* _Tekstfragment_
......

Gisteren (ondertussen alweer een hele tijd geleden) liet mijn
zoontje me weten dat hij nachtmerries krijgt van bepaalde dingen in films. Dat
weet hij (en ik ook) al langer dan gisteren. ‘Waarom kijk je er dan nog naar?’
vroeg ik hem. Als jij weet dat dat niet goed is voor jou of voor jouw lichaam,
dan laat je dat toch voor wat het is. Dan kijk je toch naar dingen die wél goed
voor je zijn, waar je je goed bij voelt en die je blij maken en verrijken. Jij
houdt heel erg van de natuur en dieren, toch?’ Daarop reageerde hij met iets
over national geographic.
Mijn reactie op hem
bracht me, zoals wel vaker, tot zelfreflectie. Die woorden kwamen immers uit mijn mond en niet uit de zijne. Welke filmpjes, gedachten, verhaaltjes,
herinneringen of overtuigingen die ik blijf afspelen in mijn hoofd (waar ik
naar ‘blijf kijken’) doen me geen goed? Eet ik het eten dat bij me past en goed
voor me is en laat ik mijn kinderen dat ook zo doen? Neem ik ideeën en ervaringen
tot mij die me verrijken en doen groeien of die me eerder energie kosten en afbreuk
doen aan wie ik ben?

......

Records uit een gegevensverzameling

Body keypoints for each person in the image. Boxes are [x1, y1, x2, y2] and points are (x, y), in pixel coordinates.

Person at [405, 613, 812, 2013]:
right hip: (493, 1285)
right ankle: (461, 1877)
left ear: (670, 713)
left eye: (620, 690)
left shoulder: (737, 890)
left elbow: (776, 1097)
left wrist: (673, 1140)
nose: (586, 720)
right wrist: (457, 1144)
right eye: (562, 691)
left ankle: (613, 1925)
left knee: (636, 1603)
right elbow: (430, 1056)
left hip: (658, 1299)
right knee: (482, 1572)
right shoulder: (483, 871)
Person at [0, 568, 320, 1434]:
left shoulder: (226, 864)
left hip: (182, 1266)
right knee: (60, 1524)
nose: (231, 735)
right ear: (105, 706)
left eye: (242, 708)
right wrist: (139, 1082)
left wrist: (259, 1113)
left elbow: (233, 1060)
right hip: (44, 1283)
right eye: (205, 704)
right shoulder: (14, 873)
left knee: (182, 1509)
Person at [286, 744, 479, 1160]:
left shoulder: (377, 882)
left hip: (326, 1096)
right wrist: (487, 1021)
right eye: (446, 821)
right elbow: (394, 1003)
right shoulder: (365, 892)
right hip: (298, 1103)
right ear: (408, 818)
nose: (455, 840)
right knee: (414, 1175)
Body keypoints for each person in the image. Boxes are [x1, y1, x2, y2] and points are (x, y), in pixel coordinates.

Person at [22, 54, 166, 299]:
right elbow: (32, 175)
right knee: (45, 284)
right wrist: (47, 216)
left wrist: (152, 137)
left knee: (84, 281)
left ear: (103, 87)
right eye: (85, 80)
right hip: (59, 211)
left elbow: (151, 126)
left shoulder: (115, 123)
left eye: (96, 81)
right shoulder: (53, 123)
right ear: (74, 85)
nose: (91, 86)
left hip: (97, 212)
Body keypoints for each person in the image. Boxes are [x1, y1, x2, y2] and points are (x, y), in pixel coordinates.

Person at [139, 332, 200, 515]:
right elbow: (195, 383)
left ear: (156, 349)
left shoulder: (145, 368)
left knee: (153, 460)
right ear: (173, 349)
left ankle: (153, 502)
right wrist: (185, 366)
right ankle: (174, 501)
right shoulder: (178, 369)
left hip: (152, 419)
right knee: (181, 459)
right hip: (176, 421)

......

* _Opdracht_
Bewerk een deel van het tekstfragment: begin bij de woorden "Mijn reactie op" en stop na "wie ik ben?". Zet daarin "zelfonderzoek" in plaats van "zelfreflectie".

* _Antwoord_
Mijn reactie op hem
bracht me, zoals wel vaker, tot zelfonderzoek. Die woorden kwamen immers uit mijn mond en niet uit de zijne. Welke filmpjes, gedachten, verhaaltjes,
herinneringen of overtuigingen die ik blijf afspelen in mijn hoofd (waar ik
naar ‘blijf kijken’) doen me geen goed? Eet ik het eten dat bij me past en goed
voor me is en laat ik mijn kinderen dat ook zo doen? Neem ik ideeën en ervaringen
tot mij die me verrijken en doen groeien of die me eerder energie kosten en afbreuk
doen aan wie ik ben?